Responses API - Inline
In the following example you will provide an image and the LLM will analyze the image based on your prompt.
This call requries the following information to be filled out:
- PATH_TO_IMAGE - with the path to the image file you wish to upload
- IMAGE_TYPE - with the type of image that it is valid options are: jpeg, png, gif (non-animated), webp
- Responses Inline
from openai import OpenAI
from pydantic import BaseModel
# Set your OpenAI API key and base URL here
api_key = "sk-XXXXXXXX" # Replace with your OpenAI API key
base_url = "https://api.ai.it.ufl.edu/v1/" # Base URL for OpenAI API
prompt = "What is in this image?"
image = "PATH_TO_IMAGE"
with open(image,"rb") as image_file:
image_contents = base64.b64encode(image_file.read()).decode("utf-8")

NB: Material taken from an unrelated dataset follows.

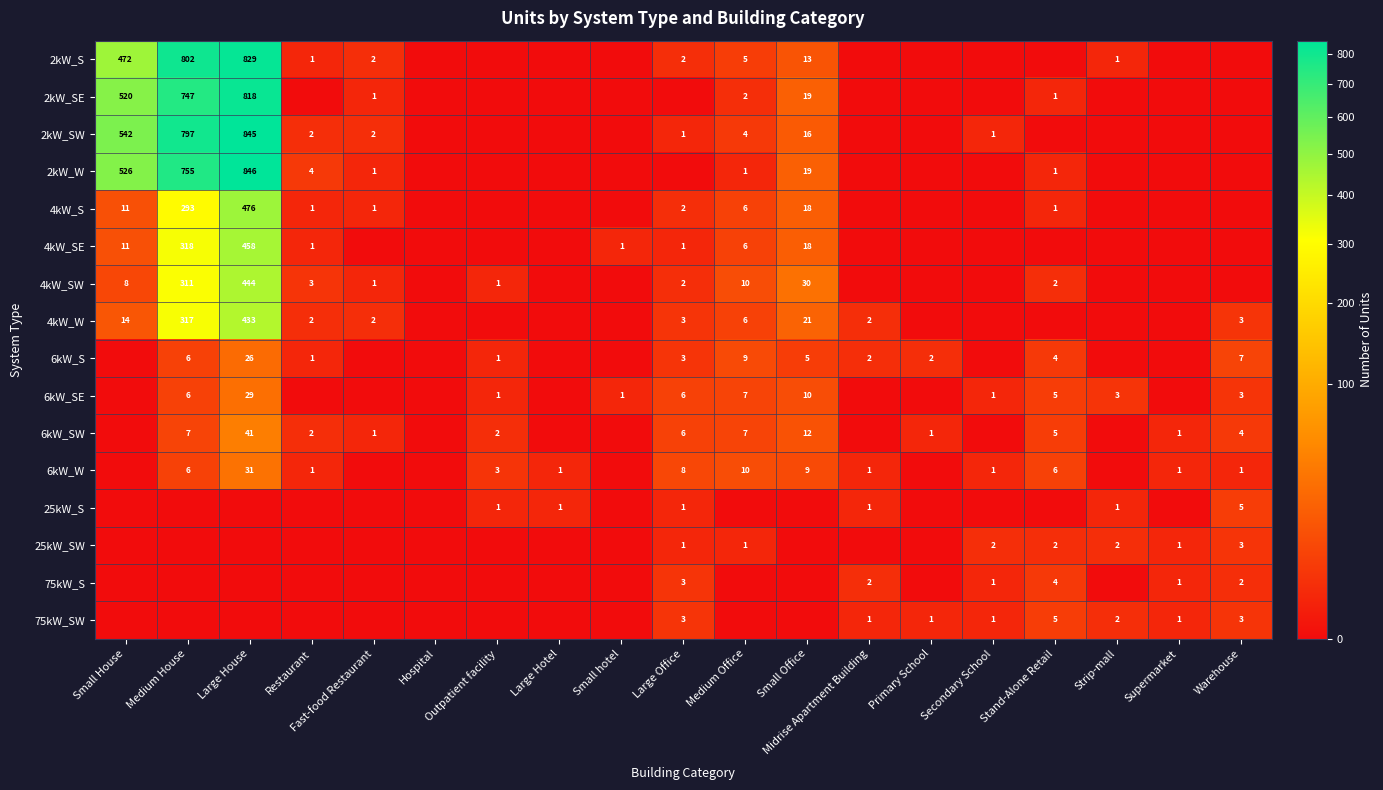

At which category is the sum across all series the highest?

Large House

# Initialize the OpenAI API client
client = OpenAI(api_key=api_key, base_url=base_url)
response = client.responses.create(
model="gpt-5-mini,
input=[
{
"role": "user",
"content": [
{
"type": "input_text",
"text": f"{prompt}"
},
{
"type": "input_image",
"image_url": f"data:image/IMAGE_TYPE;base64,{image_contents}"
}
]
}
]
)
response_id = response.id
retrieved_response = client.responses.retrieve(response_id)
print(f"Response text is: {retrieved_response.output_text}")
delete_response = client.responses.delete(response_id)
Local models do not support retrieving the response via the response id so just use response.output_text instead and don't worry about deleting the response.